Methods: A questionnaire on textile-related skin problems was answered by 858 of 982 consecutively patch tested patients in Malmö, Sweden and in Leuven, Belgium. The baseline series used for patch testing was supplemented with a textile dye mix (TDM) consisting of the eight DDs and with the separate dyes. The association between textile-related skin problems and contact allergy to the DDs and other risk factors was investigated using multiple logistic regression analysis.
Results: Eighteen per cent of the patients suspected textiles as a cause of their skin problems. Atopic constitution and female sex were risk factors for skin reactions. Synthetic materials were the most common textiles to give skin problems. A significant association was found between self-reported textile-related skin problems and contact allergy to para-phenylenediamine (PPD) [adjusted odds ratio (OR) 2.1; 95% confidence interval (CI) 1.0-4.3]. A similar, but more imprecise, adjusted OR was found for TDM (OR 1.9; 95% CI 0.57-5.6). Contact allergy to black rubber mix was too rare to be evaluated.
Conclusions: Contact allergy to PPD was a more prevalent indicator for skin reactions to textiles than the TDM used in this study.


Textile dermatitis, i.e. skin manifestations due to clothing and other textiles, can be caused by irritant reactions to textile fibres or by contact allergy to textile dyes and finishing chemicals.[1,2,3] The prevalence of textile dermatitis in various countries is not known. Disperse dyes (DDs) are the most common sensitizers among textile dyes, but contact allergy to DDs may go undiagnosed because the clinical picture does not give rise to suspicion of textile dermatitis.[4] Some DDs known to cause contact allergy are included in textile patch test screening series but not in commercially available baseline patch test series,[5,6] whereas para-phenylenediamine (PPD), which historically has been considered to be a screening allergen for textile dye dermatitis,[7] is included in most baseline patch test series.
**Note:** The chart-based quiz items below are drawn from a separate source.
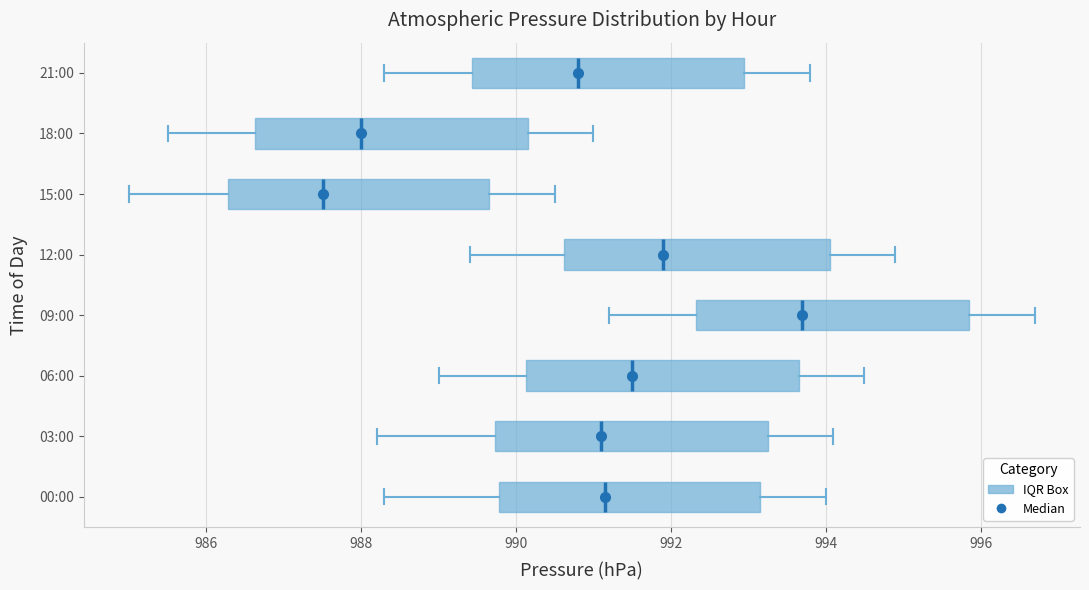

Which box has the furthest to the left median line?

15:00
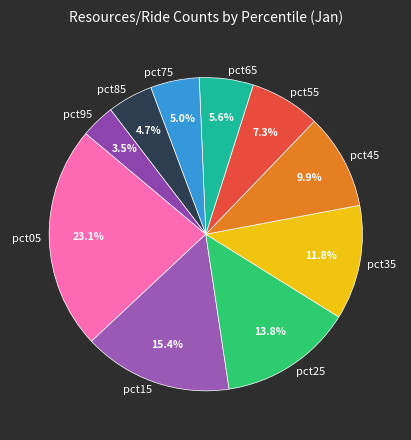

What percentage is the pct15 slice, to the nearest percent?

15%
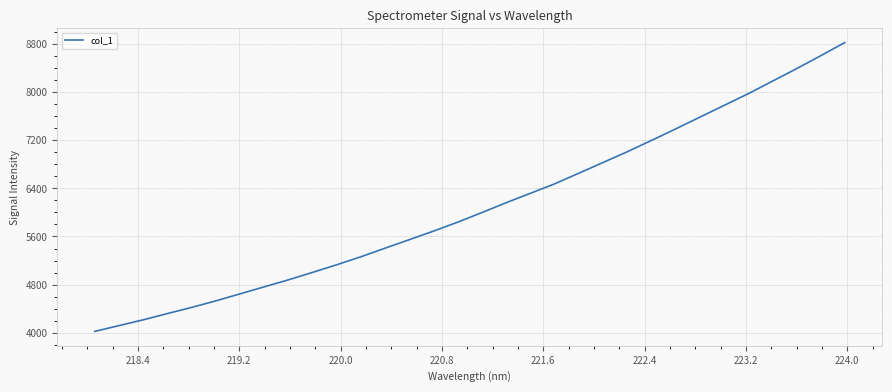

Does the chart display data point markers on the line(s)?

No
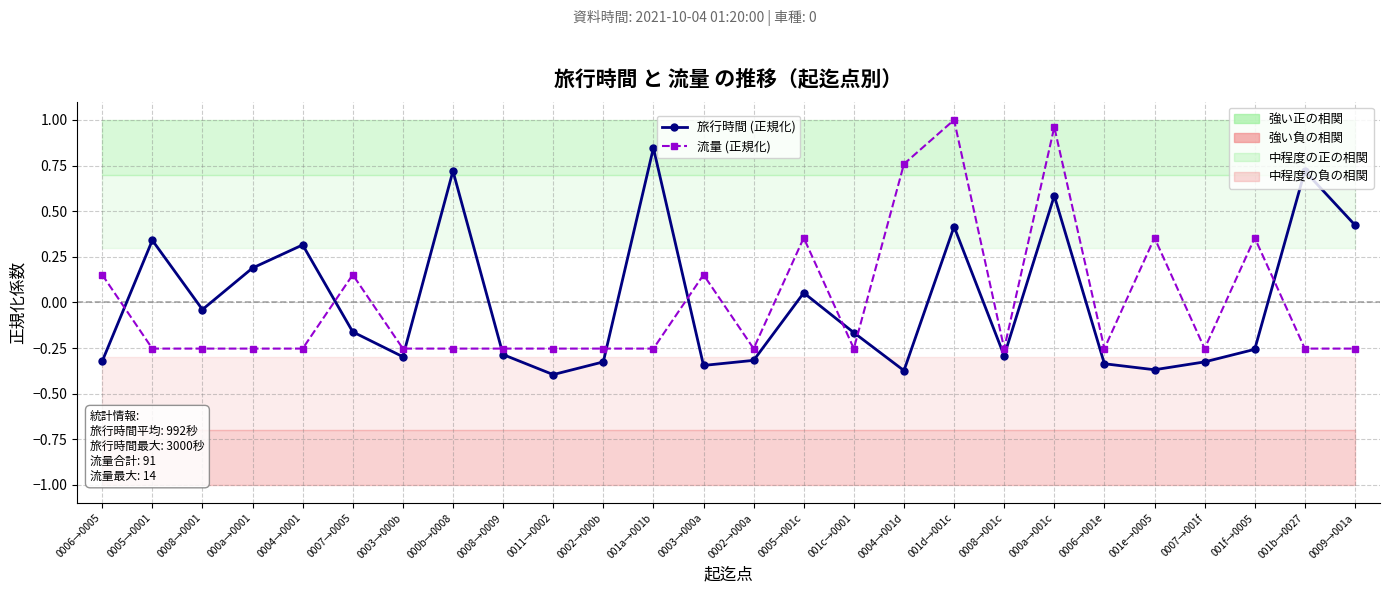

Where is 旅行時間 (正規化) nearest to the value 0?

0008→0001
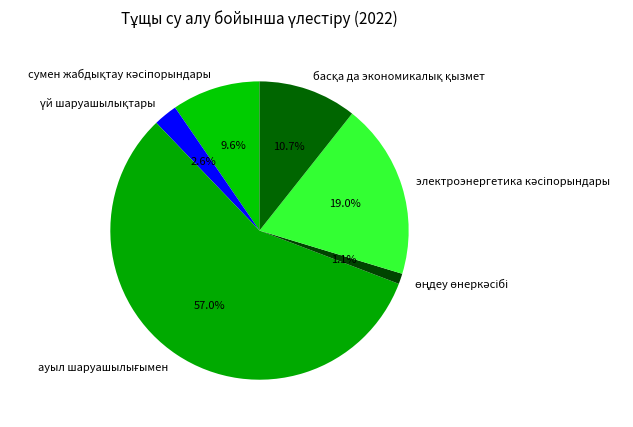

How many segments does this pie chart have?

6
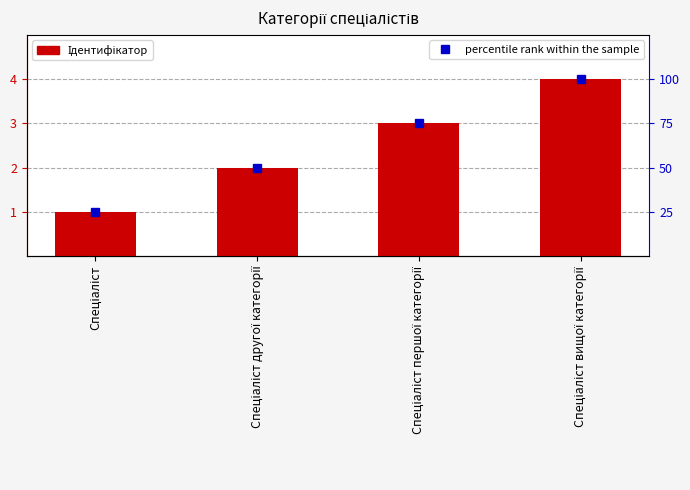

Are the bars horizontal?

No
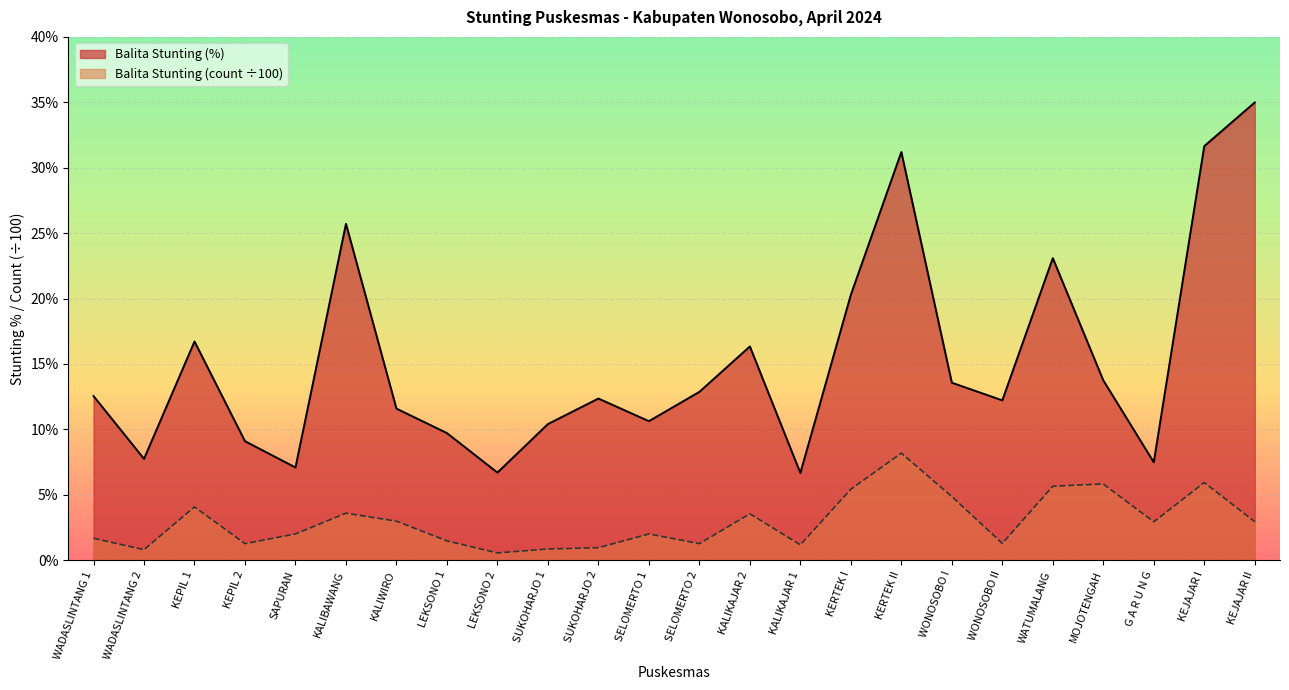

How many lines are shown in the chart?

2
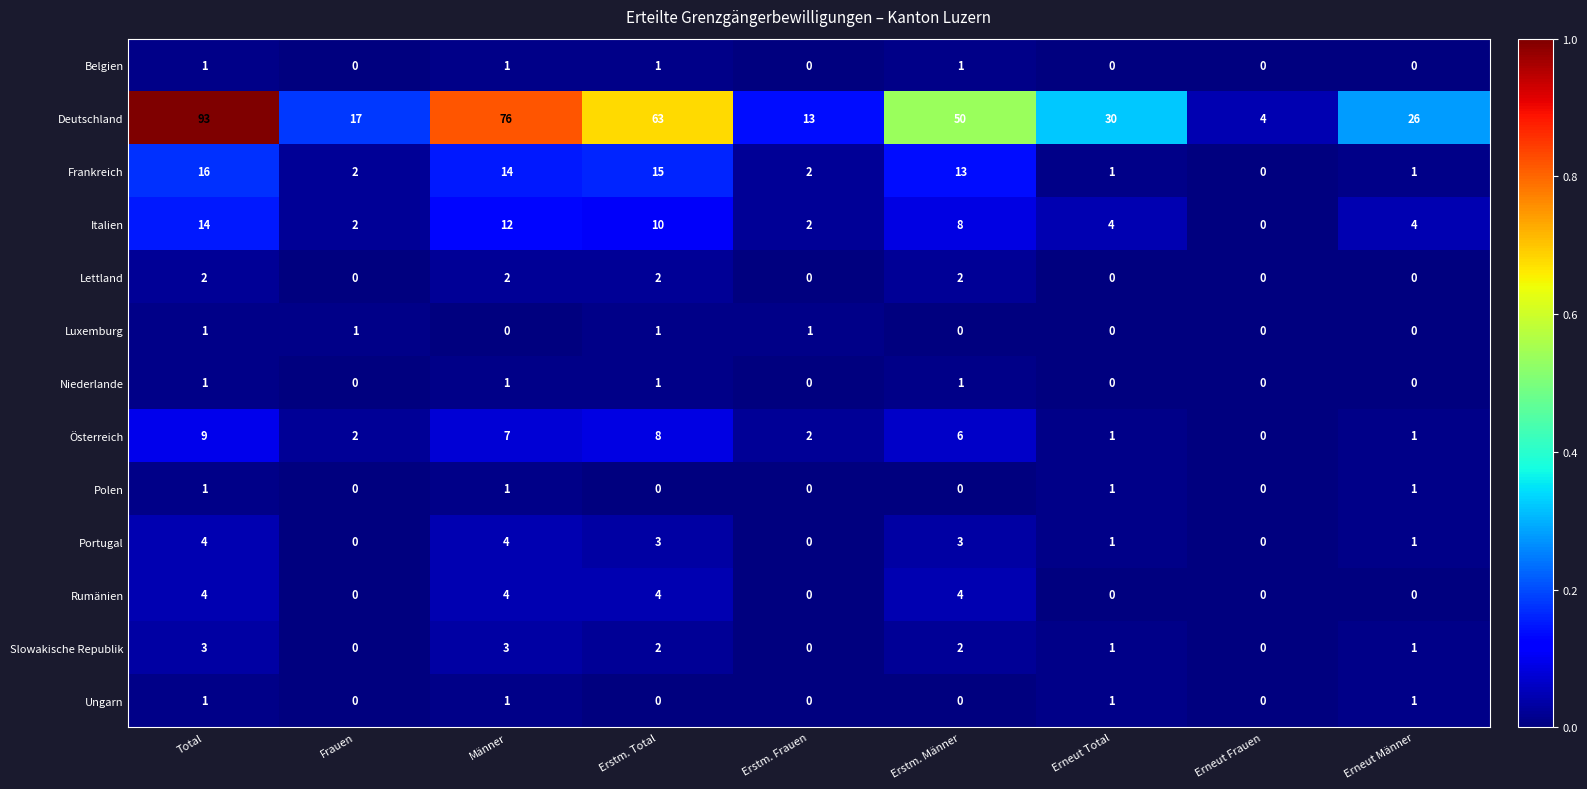

What is the average value of the Deutschland series?

41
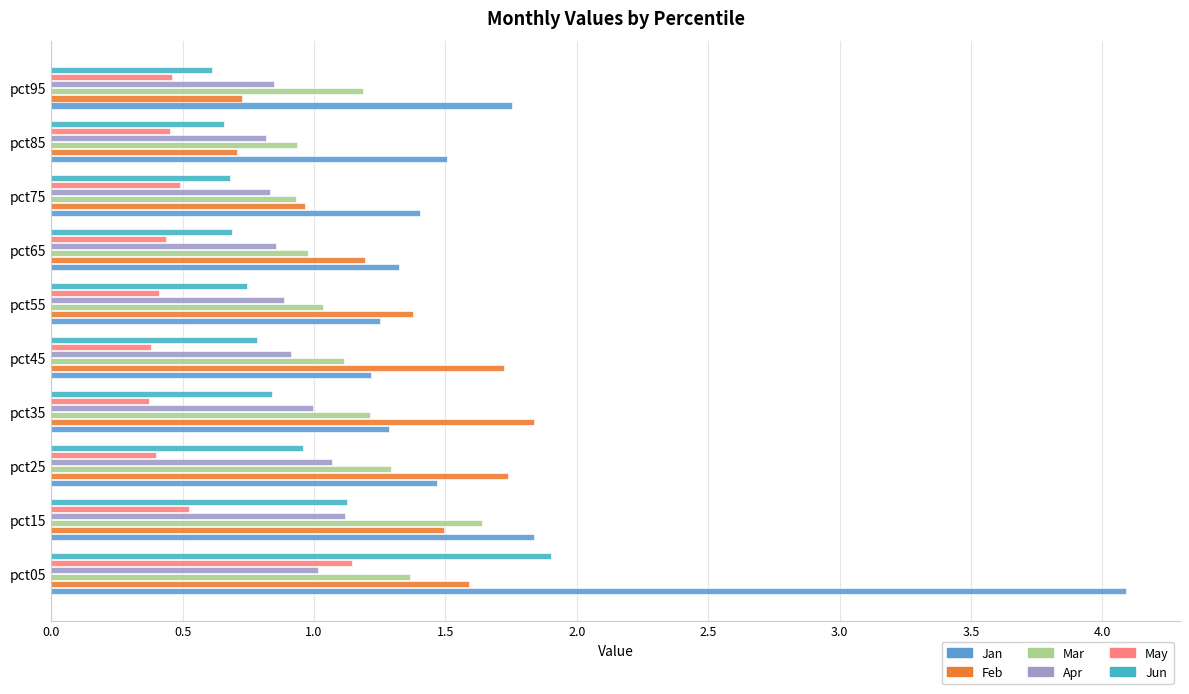

True or false: Apr has a value of 0.9 at pct65.

True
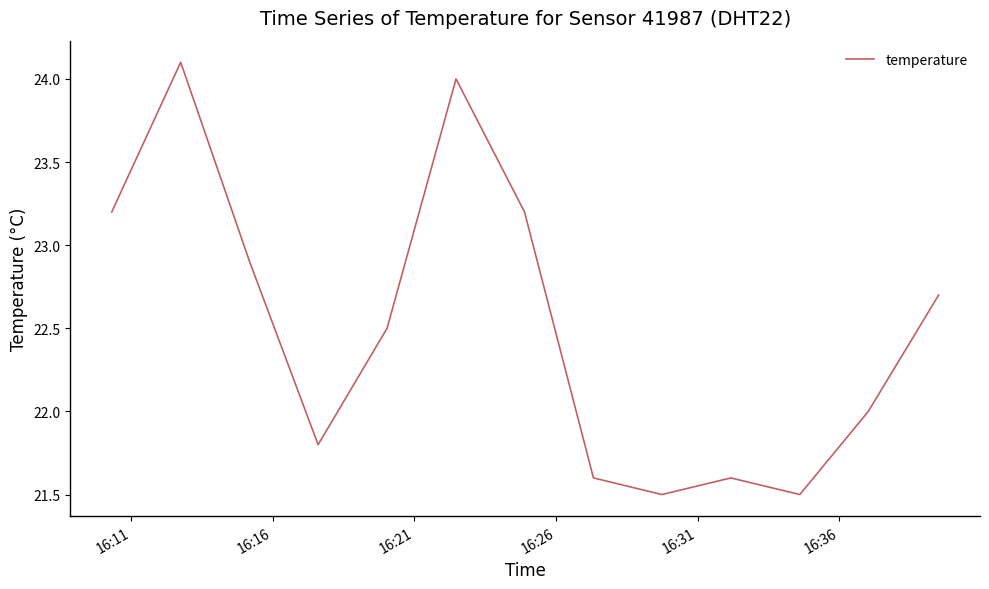

What is the maximum value shown in the chart?

24.1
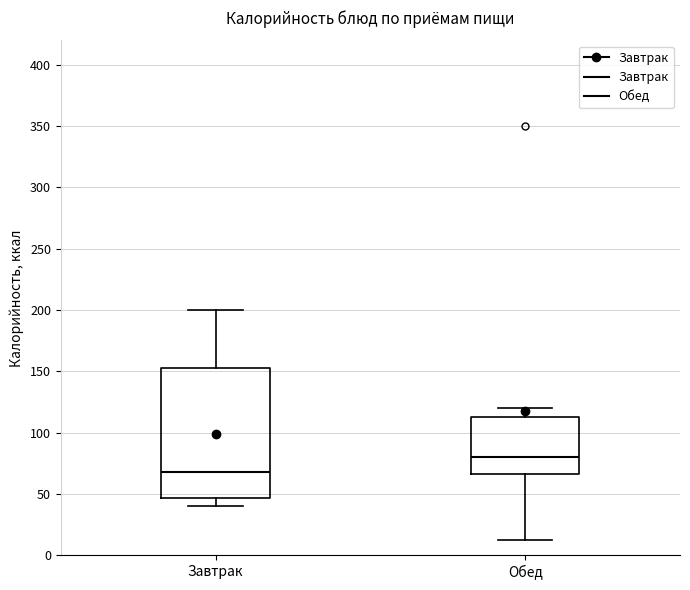

Reading left to right, transcribe this box plot: for each box, give where its median line is, the range the box spans, and where its two whiskers end, as read against the y-axis. The values are not printed on the chart, so give them approximately, as read against the axis.

Завтрак: median 70, box 45 to 155, whiskers 40 to 200
Обед: median 80, box 65 to 115, whiskers 10 to 120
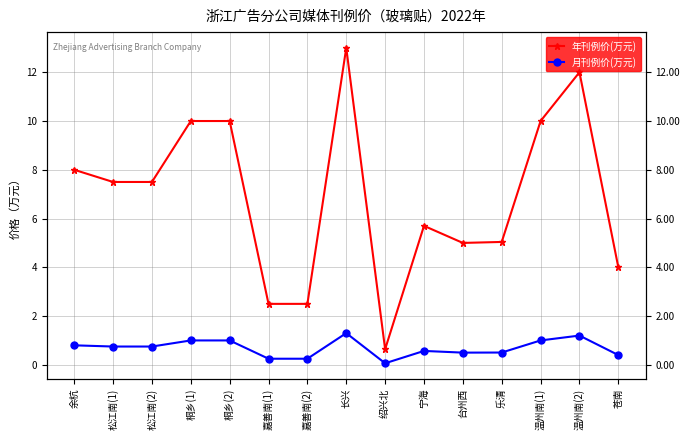

What is the total value across all series at 嘉善南(1)?

2.8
In a previous study we found that contact allergy to DDs is quite common in Sweden, with 1.5% of 3325 consecutively patch tested patients reacting positively to a textile dye mix (TDM) consisting of eight DDs: Disperse Blue (DB) 35, 106 and 124; Disperse Yellow (DY) 3; Disperse Orange (DO) 1 and 3; and Disperse Red (DR) 1 and 17.[8] As this study was retrospective, information about the clinical relevance of a positive TDM patch test reaction was not always available.

The aim of the present study was to investigate if clinical signs or symptoms suspected of being caused by textiles could be explained by contact allergy to the TDM and/or to chemically related substances, such as PPD and black rubber mix (BRM), or by other factors, such as occupation or atopic constitution. Furthermore, we wanted to clarify which types of textiles and on which areas of the body the patients experienced their problems and if skin problems from textiles could be influenced by age or sex. Factors possibly related to skin problems from textiles, investigated in the present study are shown in Figure 1.

Figure 1.

Possible associations between factors related to skin problems from textiles as investigated in the present study. BRM = black rubber mix; DDs = disperse dyes; PPD = para-phenylenediamine; TDM = textile dye mix.